- _Data extracts_:
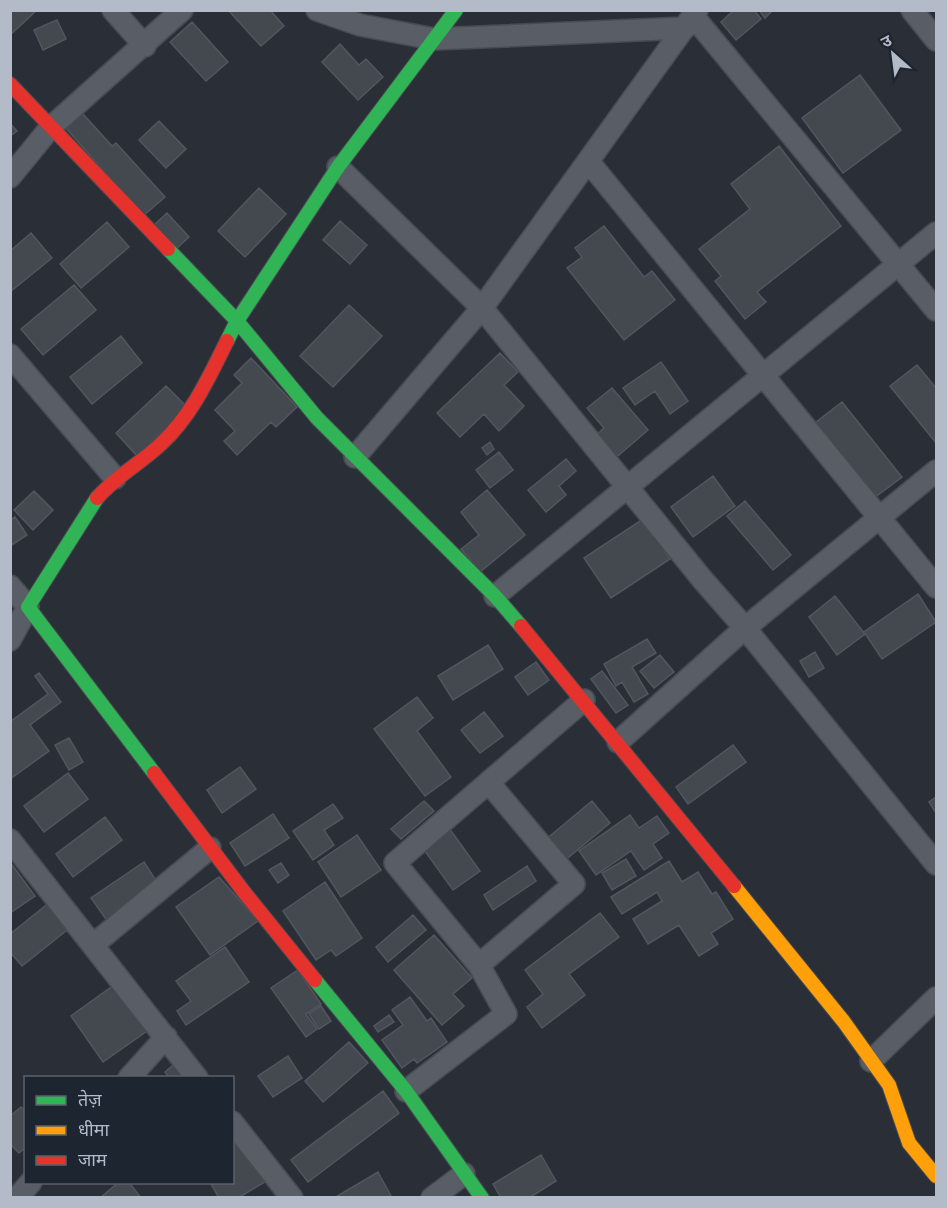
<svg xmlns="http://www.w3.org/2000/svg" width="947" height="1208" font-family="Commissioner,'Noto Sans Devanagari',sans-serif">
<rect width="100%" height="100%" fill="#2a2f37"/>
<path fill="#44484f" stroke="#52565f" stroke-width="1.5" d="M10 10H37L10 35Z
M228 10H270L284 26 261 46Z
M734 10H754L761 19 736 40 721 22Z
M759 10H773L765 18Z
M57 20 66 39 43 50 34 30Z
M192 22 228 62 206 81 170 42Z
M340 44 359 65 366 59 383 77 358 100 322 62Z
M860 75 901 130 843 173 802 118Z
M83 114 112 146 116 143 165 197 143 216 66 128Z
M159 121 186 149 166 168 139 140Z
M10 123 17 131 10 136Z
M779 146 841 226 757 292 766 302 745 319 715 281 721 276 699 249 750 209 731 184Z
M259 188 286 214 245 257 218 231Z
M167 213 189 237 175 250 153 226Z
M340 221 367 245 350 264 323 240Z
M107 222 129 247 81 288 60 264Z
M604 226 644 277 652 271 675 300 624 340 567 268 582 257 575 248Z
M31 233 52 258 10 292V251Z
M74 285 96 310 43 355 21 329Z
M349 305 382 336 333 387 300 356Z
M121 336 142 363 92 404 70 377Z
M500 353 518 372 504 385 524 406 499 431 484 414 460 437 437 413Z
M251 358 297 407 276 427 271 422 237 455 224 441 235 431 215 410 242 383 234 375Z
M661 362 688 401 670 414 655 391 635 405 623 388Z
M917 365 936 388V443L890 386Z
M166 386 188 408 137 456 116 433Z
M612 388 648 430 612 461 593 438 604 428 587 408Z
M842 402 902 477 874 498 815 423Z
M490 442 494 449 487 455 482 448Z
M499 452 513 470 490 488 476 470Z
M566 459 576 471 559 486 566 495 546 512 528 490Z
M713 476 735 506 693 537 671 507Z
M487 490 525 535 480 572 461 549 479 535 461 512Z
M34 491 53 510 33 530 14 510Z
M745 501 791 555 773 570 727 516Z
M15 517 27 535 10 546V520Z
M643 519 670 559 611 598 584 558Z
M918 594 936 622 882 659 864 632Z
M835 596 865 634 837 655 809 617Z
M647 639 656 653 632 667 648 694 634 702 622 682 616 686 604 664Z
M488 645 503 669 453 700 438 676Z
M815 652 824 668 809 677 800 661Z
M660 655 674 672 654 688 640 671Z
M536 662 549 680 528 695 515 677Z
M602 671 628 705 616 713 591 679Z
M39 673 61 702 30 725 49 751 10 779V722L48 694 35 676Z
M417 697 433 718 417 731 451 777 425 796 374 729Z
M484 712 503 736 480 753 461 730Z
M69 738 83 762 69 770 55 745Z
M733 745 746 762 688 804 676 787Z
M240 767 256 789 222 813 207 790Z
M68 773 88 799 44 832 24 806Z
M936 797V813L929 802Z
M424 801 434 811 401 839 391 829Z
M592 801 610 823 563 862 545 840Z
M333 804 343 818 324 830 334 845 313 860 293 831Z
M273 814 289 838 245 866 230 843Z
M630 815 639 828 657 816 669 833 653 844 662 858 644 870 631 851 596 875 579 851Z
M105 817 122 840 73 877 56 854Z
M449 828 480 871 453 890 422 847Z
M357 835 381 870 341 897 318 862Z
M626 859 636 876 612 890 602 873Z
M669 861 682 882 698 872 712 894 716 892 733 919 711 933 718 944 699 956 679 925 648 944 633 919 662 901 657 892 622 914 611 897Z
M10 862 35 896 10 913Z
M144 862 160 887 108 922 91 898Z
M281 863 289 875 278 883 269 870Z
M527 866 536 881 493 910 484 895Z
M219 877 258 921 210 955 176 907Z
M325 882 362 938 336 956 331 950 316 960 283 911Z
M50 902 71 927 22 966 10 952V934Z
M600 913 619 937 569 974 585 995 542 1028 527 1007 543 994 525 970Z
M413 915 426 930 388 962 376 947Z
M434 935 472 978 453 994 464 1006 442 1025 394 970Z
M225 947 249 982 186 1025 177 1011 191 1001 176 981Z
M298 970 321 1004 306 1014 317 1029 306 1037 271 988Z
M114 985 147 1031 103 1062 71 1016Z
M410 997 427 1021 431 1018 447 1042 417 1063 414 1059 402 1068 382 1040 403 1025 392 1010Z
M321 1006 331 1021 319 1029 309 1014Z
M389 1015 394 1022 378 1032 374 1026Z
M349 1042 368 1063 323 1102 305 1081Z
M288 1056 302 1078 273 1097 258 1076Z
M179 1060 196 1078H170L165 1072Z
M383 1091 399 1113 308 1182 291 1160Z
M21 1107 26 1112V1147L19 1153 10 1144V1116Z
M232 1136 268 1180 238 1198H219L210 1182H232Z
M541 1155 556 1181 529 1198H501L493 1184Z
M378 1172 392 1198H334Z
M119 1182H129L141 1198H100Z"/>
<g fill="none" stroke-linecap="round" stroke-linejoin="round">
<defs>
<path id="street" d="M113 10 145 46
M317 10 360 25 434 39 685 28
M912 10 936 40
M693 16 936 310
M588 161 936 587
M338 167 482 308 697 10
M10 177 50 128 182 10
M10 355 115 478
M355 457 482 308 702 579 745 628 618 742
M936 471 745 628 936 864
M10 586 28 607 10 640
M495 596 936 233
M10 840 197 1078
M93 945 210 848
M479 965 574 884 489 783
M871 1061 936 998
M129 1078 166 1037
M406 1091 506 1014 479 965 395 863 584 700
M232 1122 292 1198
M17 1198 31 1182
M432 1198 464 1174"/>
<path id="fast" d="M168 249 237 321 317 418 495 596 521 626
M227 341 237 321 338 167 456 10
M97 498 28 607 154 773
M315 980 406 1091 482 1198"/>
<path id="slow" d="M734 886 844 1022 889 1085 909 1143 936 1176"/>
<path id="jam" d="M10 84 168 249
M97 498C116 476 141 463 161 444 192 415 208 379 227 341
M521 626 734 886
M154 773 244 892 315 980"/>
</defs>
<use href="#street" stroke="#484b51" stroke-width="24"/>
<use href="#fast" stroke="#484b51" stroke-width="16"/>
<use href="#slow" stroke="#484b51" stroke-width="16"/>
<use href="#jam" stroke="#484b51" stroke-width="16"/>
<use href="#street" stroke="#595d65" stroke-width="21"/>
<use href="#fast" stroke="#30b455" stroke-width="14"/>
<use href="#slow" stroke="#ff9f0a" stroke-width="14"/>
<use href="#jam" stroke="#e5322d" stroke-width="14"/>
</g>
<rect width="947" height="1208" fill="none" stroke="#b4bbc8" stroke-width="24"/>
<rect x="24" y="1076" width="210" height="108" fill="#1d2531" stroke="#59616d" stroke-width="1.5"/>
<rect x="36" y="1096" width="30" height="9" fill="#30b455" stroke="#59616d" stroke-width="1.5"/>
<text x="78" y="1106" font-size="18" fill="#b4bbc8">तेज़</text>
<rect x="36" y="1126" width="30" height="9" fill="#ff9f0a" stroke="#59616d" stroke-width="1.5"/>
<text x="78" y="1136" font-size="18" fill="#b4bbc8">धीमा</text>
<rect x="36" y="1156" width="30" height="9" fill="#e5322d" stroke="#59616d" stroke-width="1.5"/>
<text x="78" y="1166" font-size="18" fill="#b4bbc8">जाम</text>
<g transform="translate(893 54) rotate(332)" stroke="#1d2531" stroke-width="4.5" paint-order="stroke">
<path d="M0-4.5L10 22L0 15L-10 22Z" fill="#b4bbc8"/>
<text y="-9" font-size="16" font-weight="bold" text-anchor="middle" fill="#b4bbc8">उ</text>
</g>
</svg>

* * *

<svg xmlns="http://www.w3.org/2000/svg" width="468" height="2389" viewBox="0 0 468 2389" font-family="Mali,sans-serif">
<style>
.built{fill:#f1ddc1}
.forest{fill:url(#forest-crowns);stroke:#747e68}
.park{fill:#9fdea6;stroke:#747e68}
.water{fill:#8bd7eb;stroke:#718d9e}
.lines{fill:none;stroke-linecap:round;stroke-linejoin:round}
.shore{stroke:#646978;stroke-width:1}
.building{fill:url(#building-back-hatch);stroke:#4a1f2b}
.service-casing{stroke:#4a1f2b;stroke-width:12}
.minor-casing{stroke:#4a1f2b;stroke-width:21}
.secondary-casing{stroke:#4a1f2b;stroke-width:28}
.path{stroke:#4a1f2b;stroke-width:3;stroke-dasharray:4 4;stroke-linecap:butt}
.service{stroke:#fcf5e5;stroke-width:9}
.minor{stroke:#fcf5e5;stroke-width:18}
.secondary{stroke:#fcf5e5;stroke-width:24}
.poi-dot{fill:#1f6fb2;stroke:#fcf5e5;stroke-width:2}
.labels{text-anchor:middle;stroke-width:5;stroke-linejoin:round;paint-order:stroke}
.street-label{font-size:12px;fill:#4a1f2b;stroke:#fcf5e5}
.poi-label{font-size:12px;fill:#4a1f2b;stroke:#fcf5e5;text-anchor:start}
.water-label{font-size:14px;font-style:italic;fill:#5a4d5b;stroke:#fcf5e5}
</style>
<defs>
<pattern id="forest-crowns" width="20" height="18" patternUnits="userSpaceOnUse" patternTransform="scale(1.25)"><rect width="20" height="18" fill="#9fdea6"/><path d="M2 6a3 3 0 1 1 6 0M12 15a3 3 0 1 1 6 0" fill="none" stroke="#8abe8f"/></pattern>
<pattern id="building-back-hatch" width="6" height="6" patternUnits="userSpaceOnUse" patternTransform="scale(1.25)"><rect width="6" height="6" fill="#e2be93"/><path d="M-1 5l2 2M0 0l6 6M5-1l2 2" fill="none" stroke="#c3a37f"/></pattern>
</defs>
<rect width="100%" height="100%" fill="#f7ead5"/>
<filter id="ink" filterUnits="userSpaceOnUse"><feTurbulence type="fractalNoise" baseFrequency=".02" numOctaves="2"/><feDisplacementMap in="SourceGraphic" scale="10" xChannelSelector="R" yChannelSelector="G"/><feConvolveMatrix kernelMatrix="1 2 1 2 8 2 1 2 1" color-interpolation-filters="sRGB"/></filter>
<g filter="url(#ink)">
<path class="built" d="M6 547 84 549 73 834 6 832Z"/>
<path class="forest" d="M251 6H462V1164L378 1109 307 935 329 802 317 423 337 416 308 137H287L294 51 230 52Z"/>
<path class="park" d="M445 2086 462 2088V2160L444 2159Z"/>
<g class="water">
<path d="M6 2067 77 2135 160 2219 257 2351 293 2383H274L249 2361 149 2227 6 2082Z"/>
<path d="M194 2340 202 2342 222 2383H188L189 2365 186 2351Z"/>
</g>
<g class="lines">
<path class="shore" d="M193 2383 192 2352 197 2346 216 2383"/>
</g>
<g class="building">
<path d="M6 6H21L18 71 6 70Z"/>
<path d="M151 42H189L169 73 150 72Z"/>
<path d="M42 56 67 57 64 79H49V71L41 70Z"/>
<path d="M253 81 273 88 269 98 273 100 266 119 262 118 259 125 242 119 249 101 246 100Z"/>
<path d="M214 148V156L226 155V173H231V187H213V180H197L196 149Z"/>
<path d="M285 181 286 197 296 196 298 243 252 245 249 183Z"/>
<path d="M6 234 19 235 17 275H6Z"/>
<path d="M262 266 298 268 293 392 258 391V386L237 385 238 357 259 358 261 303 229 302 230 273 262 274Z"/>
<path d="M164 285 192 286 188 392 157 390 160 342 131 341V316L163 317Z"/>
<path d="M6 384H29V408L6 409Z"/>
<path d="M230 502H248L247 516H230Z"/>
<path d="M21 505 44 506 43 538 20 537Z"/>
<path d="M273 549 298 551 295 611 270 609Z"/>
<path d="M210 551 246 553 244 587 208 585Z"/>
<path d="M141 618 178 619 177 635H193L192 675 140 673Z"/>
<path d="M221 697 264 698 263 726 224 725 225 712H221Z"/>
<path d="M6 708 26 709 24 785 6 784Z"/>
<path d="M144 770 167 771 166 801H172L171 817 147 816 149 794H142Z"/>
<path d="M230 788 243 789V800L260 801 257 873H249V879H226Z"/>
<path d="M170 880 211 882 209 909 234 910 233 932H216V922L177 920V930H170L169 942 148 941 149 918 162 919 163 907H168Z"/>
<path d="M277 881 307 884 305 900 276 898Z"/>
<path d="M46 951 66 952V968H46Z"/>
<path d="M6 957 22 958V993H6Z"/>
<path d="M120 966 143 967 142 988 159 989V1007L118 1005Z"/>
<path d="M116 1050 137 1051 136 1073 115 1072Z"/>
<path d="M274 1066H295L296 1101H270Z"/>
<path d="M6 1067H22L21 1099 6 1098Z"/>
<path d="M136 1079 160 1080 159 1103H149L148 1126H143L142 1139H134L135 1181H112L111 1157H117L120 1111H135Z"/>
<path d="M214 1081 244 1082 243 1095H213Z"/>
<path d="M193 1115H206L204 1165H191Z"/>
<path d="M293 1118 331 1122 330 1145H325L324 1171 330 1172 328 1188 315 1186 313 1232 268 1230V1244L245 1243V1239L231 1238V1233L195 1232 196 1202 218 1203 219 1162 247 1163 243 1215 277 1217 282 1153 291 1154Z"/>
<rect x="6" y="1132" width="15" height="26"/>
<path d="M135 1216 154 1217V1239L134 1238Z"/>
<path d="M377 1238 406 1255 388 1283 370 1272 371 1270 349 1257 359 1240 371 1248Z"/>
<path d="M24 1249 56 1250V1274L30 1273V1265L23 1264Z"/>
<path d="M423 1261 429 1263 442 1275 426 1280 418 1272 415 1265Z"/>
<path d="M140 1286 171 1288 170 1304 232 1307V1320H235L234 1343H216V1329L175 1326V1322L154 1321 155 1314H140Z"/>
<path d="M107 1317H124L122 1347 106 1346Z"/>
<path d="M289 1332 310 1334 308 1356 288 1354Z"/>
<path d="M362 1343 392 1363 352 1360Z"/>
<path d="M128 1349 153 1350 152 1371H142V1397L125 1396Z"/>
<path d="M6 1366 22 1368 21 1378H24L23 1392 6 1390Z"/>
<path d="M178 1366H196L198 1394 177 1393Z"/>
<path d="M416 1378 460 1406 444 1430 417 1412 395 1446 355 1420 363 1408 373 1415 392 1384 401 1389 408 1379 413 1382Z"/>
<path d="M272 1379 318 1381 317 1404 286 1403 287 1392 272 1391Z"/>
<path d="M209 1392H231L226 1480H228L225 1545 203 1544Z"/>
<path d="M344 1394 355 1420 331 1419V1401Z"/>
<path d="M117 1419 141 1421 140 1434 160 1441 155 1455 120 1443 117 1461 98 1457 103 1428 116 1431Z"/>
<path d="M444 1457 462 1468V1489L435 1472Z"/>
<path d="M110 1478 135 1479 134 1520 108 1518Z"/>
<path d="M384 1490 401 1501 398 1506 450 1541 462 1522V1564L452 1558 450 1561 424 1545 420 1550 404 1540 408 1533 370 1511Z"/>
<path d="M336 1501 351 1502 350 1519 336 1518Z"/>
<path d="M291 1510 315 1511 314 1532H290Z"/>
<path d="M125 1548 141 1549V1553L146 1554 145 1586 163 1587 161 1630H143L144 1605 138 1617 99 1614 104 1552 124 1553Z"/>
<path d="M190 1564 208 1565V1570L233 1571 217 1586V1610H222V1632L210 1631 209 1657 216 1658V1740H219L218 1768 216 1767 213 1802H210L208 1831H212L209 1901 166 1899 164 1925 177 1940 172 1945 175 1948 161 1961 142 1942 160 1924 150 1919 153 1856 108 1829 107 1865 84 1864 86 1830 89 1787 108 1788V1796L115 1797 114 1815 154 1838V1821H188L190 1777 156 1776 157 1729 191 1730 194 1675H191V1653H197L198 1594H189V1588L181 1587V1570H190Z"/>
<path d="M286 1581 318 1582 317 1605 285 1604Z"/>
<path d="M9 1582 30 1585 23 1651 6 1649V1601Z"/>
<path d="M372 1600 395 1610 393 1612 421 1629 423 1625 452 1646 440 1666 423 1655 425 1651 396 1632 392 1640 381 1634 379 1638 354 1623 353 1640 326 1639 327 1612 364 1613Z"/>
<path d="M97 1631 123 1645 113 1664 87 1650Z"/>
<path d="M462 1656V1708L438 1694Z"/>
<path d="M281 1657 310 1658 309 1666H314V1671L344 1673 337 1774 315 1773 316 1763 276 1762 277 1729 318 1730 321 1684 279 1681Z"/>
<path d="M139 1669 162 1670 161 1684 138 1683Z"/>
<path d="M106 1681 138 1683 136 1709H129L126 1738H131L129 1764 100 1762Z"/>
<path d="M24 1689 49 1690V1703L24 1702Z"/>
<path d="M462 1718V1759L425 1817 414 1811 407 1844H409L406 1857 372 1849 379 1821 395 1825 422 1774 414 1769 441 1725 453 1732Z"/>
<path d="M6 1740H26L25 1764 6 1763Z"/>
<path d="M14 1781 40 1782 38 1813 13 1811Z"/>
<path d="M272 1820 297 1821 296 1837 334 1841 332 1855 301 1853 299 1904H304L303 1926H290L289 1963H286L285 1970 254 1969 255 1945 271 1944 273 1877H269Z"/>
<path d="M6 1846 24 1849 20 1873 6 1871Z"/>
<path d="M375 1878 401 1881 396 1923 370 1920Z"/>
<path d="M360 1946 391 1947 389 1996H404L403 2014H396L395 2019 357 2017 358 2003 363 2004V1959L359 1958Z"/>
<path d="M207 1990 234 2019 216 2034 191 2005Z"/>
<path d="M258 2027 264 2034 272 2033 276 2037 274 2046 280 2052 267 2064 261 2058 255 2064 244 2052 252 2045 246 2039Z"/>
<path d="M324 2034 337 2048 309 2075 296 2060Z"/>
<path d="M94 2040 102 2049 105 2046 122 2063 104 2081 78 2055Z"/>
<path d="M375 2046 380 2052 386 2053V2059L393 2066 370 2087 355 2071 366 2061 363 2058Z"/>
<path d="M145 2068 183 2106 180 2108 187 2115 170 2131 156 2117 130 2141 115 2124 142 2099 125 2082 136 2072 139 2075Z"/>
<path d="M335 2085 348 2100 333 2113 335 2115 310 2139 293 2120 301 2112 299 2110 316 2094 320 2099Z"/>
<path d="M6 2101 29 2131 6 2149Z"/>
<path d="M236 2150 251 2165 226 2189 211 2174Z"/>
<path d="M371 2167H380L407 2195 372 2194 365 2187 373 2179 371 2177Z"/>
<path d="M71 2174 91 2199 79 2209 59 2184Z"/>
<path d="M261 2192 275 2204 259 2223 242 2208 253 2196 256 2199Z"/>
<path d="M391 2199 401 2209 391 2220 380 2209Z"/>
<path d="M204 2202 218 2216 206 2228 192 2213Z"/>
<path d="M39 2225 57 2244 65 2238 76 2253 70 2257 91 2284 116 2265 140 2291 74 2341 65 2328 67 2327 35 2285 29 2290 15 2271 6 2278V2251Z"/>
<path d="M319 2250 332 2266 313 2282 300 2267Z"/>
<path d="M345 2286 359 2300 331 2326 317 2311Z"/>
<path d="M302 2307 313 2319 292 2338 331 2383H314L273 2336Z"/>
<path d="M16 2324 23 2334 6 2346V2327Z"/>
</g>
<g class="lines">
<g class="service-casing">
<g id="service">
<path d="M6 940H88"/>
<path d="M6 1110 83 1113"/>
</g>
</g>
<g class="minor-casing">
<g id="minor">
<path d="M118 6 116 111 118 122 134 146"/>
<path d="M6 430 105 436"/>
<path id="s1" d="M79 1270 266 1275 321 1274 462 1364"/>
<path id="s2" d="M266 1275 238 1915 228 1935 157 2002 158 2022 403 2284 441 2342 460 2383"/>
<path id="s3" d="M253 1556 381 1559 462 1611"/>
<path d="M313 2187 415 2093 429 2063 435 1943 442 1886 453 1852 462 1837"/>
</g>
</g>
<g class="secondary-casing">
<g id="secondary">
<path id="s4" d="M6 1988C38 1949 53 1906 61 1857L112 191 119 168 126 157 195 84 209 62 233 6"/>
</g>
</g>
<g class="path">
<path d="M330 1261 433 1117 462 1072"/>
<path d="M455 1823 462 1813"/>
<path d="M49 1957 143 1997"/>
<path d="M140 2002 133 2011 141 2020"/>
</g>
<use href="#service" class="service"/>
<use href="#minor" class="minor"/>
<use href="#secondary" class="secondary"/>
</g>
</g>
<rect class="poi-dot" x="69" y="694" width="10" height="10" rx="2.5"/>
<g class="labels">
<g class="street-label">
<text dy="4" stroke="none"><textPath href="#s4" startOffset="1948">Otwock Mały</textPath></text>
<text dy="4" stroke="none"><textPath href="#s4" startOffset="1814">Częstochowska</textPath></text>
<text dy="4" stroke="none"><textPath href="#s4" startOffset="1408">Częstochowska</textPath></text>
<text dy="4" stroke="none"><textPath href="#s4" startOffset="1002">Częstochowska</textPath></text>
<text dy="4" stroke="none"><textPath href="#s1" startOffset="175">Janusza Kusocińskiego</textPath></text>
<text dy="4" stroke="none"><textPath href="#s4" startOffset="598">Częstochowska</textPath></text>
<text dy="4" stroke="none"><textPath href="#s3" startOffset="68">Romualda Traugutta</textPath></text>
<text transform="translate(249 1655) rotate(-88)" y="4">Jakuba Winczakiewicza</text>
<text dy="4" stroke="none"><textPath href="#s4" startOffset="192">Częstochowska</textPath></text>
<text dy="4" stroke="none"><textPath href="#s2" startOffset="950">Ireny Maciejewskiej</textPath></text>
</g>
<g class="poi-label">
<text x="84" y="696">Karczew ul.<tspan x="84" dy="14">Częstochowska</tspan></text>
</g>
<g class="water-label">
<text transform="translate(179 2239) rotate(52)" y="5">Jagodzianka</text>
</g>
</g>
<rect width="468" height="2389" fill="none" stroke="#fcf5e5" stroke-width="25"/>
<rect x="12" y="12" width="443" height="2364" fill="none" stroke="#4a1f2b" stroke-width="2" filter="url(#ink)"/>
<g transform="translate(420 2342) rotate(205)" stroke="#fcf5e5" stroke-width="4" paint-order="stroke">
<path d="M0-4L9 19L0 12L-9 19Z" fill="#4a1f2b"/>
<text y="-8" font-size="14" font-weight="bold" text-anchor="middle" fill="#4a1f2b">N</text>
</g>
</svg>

- _To do_:
The job is to copy each line from the material above that holds the word "weight".

- _Task solution_:
<text y="-9" font-size="16" font-weight="bold" text-anchor="middle" fill="#b4bbc8">उ</text>
<text y="-8" font-size="14" font-weight="bold" text-anchor="middle" fill="#4a1f2b">N</text>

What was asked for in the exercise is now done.